Lufthansa Pitches $6.5 Billion Plan to Raise Capital, Repay Aid

Deutsche Lufthansa AG will ask shareholders to approve a capital increase that would open a path toward removing the German government as its biggest shareholder.

The proposed 5.5 billion euros ($6.5 billion) in fresh capital would give Europe’s largest airline enough cash to replace a so-called silent participation, a major part of Lufthansa’s 9 billion-euro bailout from the state.

Interest rates on the silent participation are due to rise, and the airline might be able to get better financing via a capital raise, the company said in slides accompanying the announcement Thursday. Lufthansa could decide to raise less than the full authorization, and could issue fresh capital in steps.

Shares in Lufthansa traded as much as 6.8% lower and were down 3.3% as of 5:21 pm. in Frankfurt, after reversing earlier gains.

While Lufthansa’s statement outlines it would only opportunistically issue fresh capital, “it still illustrates the equity dilution risk that keeps us cautious on shares,” said Adrian Yanoshik, an analyst at Berenberg Equity Research.
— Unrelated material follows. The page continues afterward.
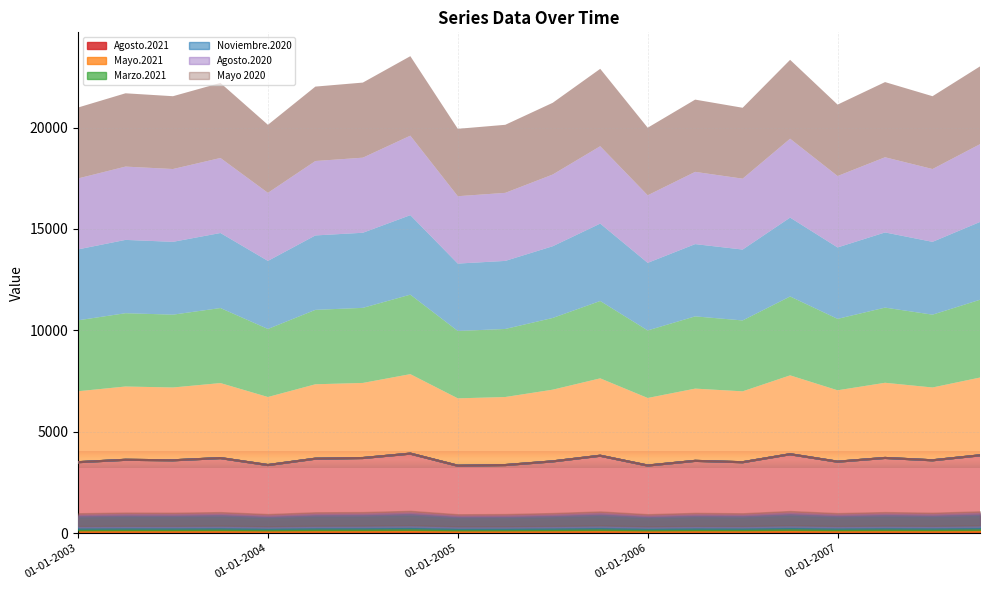

How many lines are shown in the chart?

6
Lufthansa received the bailout last year after the coronavirus pandemic punctured a decades-long boom in flying. The package saw the German government take a 20% stake and apply strict restrictions on the airline’s M&A activity and executive pay.

Other Aid

Paying back the 5.5 billion euro silent participation -- a debt-equity hybrid instrument that doesn’t dilute shareholder voting rights -- would leave Lufthansa owing a total of 2 billion euros to the governments of Switzerland, Belgium and Austria, where it operates so-called flag-carrier airlines. The company has already repaid 1 billion euros of the amount loaned by Germany’s state development bank, KfW.

Lufthansa shareholders are set to vote on the proposal at the company’s annual meeting on May 5. A simple majority is required for passage. The airline said it hasn’t decided whether to undertake the capital increase.

The German airline group posted a record 6.7 billion euro loss in 2020 due to the collapse in air travel and mammoth fuel hedging losses. The carrier last month said it will struggle to make money on flights before the end of this year as it dialed back capacity plans.